From the records below, transcribe exactly the lines that begin at the line with "X122300000Y-81100000D03*" and end at the line with "X115900000Y-110700000D03*", both included.

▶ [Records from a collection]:
>>
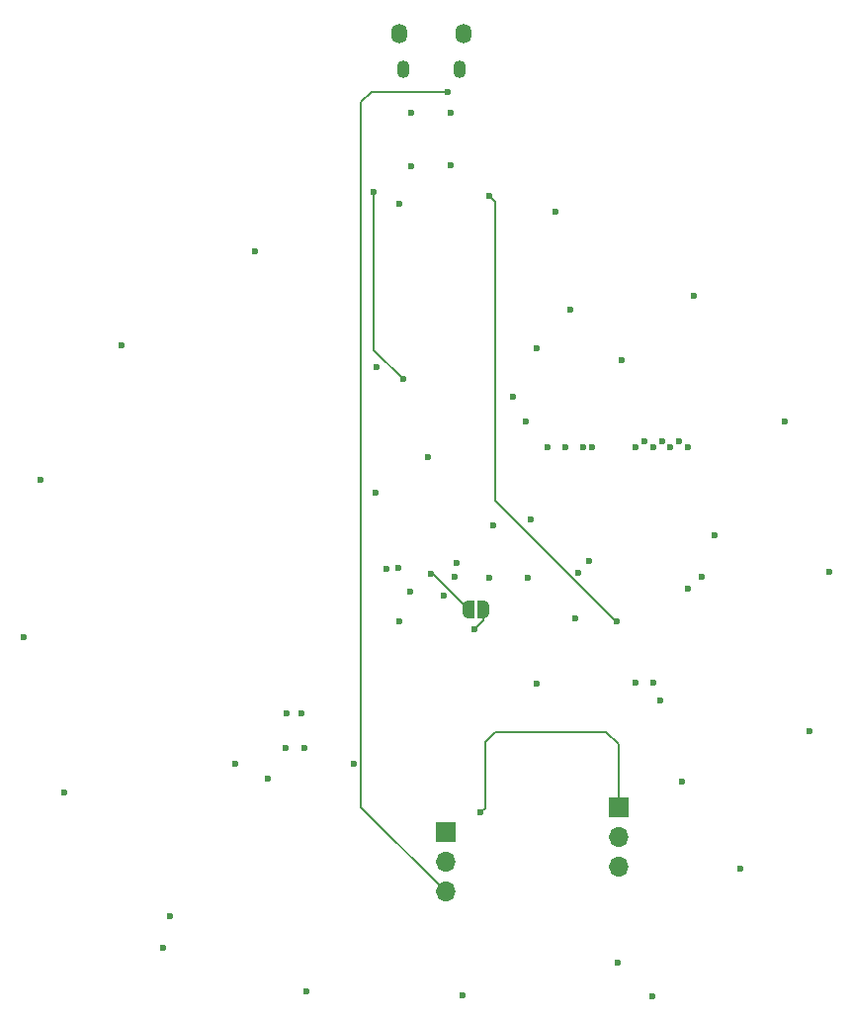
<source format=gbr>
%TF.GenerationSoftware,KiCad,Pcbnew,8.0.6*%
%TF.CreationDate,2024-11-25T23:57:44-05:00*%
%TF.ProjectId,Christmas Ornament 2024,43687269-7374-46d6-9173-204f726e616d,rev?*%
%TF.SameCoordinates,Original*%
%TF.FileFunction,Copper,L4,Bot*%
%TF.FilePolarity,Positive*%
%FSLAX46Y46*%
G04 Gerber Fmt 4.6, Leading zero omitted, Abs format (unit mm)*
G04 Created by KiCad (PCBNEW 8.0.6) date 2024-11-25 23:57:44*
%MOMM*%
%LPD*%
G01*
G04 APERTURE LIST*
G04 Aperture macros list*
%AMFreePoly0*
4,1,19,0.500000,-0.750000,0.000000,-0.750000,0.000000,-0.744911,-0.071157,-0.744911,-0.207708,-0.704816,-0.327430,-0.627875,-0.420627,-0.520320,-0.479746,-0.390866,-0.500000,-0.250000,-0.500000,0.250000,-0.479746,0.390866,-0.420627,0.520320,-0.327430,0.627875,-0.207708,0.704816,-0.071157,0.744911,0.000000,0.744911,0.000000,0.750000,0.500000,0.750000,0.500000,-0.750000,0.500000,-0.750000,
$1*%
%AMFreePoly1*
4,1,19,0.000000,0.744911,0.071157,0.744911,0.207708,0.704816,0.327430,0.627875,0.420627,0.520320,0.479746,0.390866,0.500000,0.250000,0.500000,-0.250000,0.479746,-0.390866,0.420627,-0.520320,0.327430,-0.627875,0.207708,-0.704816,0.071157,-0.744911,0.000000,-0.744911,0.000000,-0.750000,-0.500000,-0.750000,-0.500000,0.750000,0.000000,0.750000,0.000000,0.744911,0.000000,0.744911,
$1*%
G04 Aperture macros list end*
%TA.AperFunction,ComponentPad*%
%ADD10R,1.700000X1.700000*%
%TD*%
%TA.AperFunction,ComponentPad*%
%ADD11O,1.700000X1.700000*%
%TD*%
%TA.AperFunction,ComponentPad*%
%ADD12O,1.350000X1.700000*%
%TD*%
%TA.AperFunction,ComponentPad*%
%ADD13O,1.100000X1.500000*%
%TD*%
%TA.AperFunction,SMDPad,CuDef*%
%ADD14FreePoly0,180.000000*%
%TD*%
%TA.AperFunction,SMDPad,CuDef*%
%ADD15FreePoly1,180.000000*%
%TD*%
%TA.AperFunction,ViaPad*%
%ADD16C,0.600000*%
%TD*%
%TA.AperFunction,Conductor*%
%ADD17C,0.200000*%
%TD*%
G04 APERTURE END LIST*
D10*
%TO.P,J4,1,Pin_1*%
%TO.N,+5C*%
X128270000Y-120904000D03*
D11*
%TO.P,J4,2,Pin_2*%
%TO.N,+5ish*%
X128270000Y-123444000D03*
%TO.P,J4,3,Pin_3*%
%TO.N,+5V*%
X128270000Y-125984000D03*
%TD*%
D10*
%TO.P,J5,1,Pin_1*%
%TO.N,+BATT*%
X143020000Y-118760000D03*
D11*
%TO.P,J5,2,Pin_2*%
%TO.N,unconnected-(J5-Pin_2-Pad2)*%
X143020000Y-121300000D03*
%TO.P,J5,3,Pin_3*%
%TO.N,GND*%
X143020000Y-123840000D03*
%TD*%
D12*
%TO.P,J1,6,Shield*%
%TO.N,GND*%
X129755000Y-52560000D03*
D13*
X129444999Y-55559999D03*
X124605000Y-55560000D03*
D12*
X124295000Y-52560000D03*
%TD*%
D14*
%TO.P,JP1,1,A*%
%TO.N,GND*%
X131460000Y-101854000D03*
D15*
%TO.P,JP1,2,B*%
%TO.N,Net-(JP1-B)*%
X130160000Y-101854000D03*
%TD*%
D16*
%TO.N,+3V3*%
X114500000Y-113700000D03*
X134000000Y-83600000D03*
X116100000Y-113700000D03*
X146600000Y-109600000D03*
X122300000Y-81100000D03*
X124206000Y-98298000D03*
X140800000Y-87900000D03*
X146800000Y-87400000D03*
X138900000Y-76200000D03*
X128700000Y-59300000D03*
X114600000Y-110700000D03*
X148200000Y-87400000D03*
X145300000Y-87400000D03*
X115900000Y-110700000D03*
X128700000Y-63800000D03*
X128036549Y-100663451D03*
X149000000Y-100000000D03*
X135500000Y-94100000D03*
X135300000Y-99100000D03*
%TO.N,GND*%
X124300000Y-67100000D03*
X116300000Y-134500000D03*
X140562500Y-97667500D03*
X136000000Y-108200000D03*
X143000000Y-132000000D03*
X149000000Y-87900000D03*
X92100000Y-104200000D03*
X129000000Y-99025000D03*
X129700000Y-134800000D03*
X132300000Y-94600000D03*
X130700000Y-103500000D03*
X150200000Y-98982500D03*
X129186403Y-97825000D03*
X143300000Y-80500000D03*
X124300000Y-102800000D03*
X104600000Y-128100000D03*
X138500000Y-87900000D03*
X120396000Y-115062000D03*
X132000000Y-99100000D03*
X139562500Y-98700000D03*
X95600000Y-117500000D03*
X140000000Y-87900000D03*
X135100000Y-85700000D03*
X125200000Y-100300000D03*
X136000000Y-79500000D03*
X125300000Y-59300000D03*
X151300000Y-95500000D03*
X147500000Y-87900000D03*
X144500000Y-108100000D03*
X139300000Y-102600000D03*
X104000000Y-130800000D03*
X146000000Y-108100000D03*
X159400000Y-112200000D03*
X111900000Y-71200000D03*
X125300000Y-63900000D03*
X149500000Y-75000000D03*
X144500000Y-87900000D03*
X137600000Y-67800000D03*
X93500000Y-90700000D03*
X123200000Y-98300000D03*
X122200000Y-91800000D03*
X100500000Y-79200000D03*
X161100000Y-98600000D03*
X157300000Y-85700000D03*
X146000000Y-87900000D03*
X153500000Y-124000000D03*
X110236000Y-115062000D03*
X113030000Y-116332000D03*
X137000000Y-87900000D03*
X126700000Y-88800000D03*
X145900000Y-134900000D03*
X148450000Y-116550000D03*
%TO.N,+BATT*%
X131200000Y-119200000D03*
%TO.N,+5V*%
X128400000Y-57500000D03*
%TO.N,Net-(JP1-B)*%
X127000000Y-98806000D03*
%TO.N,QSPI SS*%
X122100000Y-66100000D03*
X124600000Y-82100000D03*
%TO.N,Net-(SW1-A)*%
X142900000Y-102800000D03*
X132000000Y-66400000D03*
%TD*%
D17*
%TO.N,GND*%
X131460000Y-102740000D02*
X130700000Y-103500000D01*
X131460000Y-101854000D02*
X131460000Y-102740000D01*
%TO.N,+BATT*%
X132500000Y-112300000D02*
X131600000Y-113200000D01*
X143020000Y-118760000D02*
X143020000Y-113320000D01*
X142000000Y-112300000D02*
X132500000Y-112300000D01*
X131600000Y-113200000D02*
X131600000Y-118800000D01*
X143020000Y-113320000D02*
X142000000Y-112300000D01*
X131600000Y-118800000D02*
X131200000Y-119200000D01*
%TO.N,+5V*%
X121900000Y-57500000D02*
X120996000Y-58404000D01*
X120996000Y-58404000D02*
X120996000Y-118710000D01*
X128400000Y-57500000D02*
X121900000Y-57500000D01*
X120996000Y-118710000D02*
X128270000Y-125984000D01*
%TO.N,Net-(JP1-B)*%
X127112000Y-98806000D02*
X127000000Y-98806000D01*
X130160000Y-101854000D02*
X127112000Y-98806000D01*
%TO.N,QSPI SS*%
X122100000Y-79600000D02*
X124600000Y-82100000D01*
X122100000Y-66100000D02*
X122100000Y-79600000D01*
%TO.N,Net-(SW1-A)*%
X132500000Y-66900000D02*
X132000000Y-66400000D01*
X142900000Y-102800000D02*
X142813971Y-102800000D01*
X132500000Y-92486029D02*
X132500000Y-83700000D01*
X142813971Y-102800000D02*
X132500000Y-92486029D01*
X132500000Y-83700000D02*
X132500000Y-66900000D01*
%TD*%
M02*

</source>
<<
>>
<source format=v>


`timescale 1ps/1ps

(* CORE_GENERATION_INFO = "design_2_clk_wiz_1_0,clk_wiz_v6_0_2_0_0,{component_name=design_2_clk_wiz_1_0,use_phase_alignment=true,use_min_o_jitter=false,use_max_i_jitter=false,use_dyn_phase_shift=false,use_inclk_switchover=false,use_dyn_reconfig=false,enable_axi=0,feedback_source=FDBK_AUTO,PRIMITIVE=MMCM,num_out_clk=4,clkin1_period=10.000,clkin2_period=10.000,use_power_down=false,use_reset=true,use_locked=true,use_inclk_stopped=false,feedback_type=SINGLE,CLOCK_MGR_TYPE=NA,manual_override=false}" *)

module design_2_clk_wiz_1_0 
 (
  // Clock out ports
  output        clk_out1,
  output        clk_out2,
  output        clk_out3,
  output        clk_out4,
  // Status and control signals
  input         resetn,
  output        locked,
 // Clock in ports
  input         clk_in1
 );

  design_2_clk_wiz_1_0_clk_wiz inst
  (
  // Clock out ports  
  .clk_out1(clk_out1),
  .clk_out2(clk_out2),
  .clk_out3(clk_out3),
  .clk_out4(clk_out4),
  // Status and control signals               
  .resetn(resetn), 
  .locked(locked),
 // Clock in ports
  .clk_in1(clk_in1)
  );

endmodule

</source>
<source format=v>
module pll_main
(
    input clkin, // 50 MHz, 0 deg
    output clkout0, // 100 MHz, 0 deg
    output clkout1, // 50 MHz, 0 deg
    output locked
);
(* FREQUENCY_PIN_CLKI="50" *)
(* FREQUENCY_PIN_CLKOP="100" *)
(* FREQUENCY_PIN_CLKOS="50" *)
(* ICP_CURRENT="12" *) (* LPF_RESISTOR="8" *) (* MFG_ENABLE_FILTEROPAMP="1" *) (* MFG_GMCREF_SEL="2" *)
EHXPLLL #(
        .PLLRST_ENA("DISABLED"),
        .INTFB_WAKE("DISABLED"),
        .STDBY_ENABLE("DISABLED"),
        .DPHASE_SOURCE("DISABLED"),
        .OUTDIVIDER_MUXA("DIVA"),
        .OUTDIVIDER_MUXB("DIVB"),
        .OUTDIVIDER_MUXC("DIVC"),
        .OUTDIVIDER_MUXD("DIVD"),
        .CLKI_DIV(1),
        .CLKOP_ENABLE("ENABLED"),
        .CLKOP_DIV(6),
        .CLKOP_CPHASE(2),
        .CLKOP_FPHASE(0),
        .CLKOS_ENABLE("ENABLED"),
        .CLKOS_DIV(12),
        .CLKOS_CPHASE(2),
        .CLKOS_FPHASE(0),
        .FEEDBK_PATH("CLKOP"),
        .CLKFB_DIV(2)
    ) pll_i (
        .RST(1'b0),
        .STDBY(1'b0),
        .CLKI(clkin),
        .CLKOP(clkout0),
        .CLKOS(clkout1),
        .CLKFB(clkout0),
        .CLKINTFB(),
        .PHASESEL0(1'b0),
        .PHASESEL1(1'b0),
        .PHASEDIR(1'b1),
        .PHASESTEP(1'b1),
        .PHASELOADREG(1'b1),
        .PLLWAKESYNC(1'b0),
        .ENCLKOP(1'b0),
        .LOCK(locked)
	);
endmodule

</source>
<<
▶ [Task output]:
X122300000Y-81100000D03*
X124206000Y-98298000D03*
X140800000Y-87900000D03*
X146800000Y-87400000D03*
X138900000Y-76200000D03*
X128700000Y-59300000D03*
X114600000Y-110700000D03*
X148200000Y-87400000D03*
X145300000Y-87400000D03*
X115900000Y-110700000D03*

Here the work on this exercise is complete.